Mabel Conkling | |
Birth Name: | Mabel Viola Harris |
Birth Date: | 17 November 1871 |
Birth Place: | Boothbay, Maine, U.S |
Death Place: | Boothbay Harbor, Maine, U.S. |
Spouse: | David Paul Burleigh Conkling |
Children: | 2 |
Education: | Académie Julian Académie Vitti Académie Carmen Académie Colarossi |
Mabel Harris Conkling (November 17, 1871 – October 11, 1966) was an American sculptor, and president of the National Association of Women Painters and Sculptors from 1926 to 1928.[1]
Mabel Viola Harris was born in Boothbay, Maine, the daughter of Charles Thomas Harris and Orissa Edna Preble Harris. After graduating from Boothbay Harbor High School,[2] She studied art in Paris,[3] at the Académie Julian, the Académie Vitti, the Académie Carmen, and the Académie Colarossi.[4] Among her instructors were William-Adolphe Bouguereau, Raphaël Collin, Luc-Olivier Merson, and Frederick William MacMonnies.[5] A 1904 portrait of Mabel Conkling by MacMonnies was called "the finest portrait MacMonnies has yet made."[6]
Mabel Harris Conkling's work was included in the 1900 Paris Exposition, the 1904 St.
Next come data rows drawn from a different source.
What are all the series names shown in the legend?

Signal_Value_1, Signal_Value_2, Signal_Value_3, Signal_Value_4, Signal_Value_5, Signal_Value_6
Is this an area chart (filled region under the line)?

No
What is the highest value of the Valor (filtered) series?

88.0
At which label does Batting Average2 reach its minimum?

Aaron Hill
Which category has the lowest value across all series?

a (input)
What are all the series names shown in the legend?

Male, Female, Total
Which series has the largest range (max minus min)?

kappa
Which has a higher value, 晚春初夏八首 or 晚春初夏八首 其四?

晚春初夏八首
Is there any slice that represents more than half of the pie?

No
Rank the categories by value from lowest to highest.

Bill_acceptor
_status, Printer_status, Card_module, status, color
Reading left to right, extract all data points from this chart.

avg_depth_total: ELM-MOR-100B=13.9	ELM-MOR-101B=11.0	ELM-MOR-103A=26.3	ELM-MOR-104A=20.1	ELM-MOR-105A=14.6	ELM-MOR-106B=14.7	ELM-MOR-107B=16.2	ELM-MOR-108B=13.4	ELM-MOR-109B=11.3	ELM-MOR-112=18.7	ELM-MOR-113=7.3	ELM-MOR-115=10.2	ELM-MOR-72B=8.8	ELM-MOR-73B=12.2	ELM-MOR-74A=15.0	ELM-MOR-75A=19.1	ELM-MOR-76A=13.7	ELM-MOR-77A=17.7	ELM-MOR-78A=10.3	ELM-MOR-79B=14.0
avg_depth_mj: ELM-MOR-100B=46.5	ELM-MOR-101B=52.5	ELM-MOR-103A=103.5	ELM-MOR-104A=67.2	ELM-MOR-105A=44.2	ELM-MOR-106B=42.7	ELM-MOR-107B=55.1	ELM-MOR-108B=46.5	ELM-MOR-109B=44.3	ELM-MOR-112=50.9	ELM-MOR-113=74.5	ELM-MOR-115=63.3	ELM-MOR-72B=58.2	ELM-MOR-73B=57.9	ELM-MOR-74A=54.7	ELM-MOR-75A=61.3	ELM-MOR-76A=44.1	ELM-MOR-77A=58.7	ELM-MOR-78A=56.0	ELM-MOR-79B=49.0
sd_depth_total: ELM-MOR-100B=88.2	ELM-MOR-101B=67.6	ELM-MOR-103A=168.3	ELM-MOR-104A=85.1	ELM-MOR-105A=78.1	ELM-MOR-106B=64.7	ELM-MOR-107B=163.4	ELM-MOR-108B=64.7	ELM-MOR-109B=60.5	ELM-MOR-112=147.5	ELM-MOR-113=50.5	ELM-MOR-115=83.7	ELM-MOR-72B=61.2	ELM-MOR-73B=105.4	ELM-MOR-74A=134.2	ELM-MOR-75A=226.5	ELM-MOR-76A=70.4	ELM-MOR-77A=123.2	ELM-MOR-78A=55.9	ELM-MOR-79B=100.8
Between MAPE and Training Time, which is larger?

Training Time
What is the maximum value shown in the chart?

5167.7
Louis World's Fair, the 1908 Baltimore Sculpture Exhibition, at the National Academy of Design,[7] Harrisburg City Hall,[8] and many other shows. She specialized in public sculptures, including fountains, relief panels, trophies, and cemetery urns. She also made portrait busts in bronze, and bas relief medallions. A bas relief bronze portrait of Ethel Barrymore, by Mabel Conkling, is in the collection of the National Portrait Gallery, Smithsonian Institution.[9] A bronze statue by Conkling was presented to theatre professional Samuel Roxy Rothafel in 1931,[10] and a bronze loving cup by Conkling was presented to musician Walter Damrosch in 1933, both presentations by the New York Federation of Women's Clubs.[11]
Conkling was president of the National Association of Women Painters and Sculptors from 1926 to 1928.[12] She was still on the board when the organization changed its name to the National Association of Women Artists in 1941.[13] Conkling was also president of the Maine Women's Club of New York.[14] [15]
In 1901 Mabel Viola Harris married a fellow artist, David Paul Burleigh Conkling. They had two daughters, Pauline and Natalie. She was widowed in 1926,[16] sold her four-story Greenwich Village residence and studio at 26 West 8th Street in 1940,[17] and died in 1966, aged 94 years, in Boothbay Harbor, Maine.[18]